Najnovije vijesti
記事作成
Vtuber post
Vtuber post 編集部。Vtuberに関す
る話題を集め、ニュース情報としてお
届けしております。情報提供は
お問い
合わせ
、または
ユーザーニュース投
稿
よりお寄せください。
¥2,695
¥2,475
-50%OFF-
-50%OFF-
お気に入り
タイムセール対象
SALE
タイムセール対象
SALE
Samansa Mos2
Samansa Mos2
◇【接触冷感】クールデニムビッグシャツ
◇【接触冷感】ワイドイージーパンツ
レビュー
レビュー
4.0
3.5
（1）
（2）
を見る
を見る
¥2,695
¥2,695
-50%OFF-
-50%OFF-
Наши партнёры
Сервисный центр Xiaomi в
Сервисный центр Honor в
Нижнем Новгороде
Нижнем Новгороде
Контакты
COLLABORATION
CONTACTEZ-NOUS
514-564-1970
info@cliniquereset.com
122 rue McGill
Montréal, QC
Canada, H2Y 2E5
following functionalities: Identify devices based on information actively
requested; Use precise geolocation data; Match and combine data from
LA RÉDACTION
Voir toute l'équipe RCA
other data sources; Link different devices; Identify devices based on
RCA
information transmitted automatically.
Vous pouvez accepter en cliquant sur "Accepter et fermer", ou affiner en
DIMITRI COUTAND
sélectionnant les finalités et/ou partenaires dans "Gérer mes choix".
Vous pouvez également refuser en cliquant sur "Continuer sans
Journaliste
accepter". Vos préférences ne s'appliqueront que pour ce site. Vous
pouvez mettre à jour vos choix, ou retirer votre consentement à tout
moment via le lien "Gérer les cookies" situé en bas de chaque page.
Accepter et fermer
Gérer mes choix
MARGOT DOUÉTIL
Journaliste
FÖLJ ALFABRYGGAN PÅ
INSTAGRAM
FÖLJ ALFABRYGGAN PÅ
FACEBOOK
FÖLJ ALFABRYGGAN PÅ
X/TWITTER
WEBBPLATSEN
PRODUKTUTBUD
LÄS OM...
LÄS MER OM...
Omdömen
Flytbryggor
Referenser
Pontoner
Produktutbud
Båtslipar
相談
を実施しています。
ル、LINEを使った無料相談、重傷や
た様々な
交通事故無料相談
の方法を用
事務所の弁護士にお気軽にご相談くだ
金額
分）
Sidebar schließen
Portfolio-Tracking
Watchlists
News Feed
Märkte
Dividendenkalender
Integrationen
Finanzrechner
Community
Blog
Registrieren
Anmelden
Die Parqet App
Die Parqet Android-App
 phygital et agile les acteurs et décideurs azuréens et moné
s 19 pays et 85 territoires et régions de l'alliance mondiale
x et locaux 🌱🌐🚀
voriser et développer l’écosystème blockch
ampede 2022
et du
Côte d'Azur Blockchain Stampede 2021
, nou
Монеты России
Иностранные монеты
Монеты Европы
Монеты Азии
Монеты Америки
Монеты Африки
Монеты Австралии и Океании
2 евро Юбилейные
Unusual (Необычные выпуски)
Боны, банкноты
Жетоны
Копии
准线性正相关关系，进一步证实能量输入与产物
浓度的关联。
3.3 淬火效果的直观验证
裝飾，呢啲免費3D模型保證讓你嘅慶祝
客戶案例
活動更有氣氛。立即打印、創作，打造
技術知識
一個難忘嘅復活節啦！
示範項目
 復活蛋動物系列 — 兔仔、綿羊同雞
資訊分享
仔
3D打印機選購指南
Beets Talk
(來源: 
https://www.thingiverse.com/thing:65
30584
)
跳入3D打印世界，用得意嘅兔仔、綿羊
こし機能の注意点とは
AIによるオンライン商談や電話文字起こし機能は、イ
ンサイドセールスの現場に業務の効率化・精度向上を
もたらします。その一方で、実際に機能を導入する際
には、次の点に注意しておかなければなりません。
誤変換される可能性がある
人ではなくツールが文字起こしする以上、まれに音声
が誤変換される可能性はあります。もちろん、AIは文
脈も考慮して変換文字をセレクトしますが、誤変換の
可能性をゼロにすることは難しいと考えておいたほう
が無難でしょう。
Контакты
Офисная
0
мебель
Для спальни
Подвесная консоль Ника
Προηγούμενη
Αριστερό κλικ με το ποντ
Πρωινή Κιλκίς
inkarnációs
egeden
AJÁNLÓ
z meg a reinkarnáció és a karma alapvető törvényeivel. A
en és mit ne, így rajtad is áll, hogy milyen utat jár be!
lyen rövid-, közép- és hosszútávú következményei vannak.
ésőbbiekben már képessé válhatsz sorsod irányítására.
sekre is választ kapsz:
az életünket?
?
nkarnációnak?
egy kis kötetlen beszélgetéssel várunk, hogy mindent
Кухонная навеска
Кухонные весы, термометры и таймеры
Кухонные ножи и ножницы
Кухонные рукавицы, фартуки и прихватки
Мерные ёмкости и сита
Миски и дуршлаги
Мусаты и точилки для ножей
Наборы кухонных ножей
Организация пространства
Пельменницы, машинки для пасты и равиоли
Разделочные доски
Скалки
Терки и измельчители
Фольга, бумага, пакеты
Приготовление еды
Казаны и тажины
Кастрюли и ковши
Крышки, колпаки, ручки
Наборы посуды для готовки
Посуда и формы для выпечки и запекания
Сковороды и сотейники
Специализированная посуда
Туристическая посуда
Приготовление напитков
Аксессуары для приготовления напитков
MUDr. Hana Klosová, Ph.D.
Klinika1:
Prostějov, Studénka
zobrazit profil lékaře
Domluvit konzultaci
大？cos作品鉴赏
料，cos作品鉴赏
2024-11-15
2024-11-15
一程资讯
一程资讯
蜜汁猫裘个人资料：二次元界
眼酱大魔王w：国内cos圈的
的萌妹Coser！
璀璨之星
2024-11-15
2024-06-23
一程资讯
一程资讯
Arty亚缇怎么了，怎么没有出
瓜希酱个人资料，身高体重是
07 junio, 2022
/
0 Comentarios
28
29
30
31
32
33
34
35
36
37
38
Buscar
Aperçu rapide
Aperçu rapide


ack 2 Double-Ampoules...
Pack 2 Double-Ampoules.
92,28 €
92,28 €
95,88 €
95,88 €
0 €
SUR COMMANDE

──────

* [To do]:
Reproduce the data from its first line through the line containing "CONTACTEZ-NOUS", substituting "Москве" for each occurrence of "Нижнем Новгороде" and leaving everything else unchanged.

* [The answer]:
Najnovije vijesti
記事作成
Vtuber post
Vtuber post 編集部。Vtuberに関す
る話題を集め、ニュース情報としてお
届けしております。情報提供は
お問い
合わせ
、または
ユーザーニュース投
稿
よりお寄せください。
¥2,695
¥2,475
-50%OFF-
-50%OFF-
お気に入り
タイムセール対象
SALE
タイムセール対象
SALE
Samansa Mos2
Samansa Mos2
◇【接触冷感】クールデニムビッグシャツ
◇【接触冷感】ワイドイージーパンツ
レビュー
レビュー
4.0
3.5
（1）
（2）
を見る
を見る
¥2,695
¥2,695
-50%OFF-
-50%OFF-
Наши партнёры
Сервисный центр Xiaomi в
Сервисный центр Honor в
Москве
Москве
Контакты
COLLABORATION
CONTACTEZ-NOUS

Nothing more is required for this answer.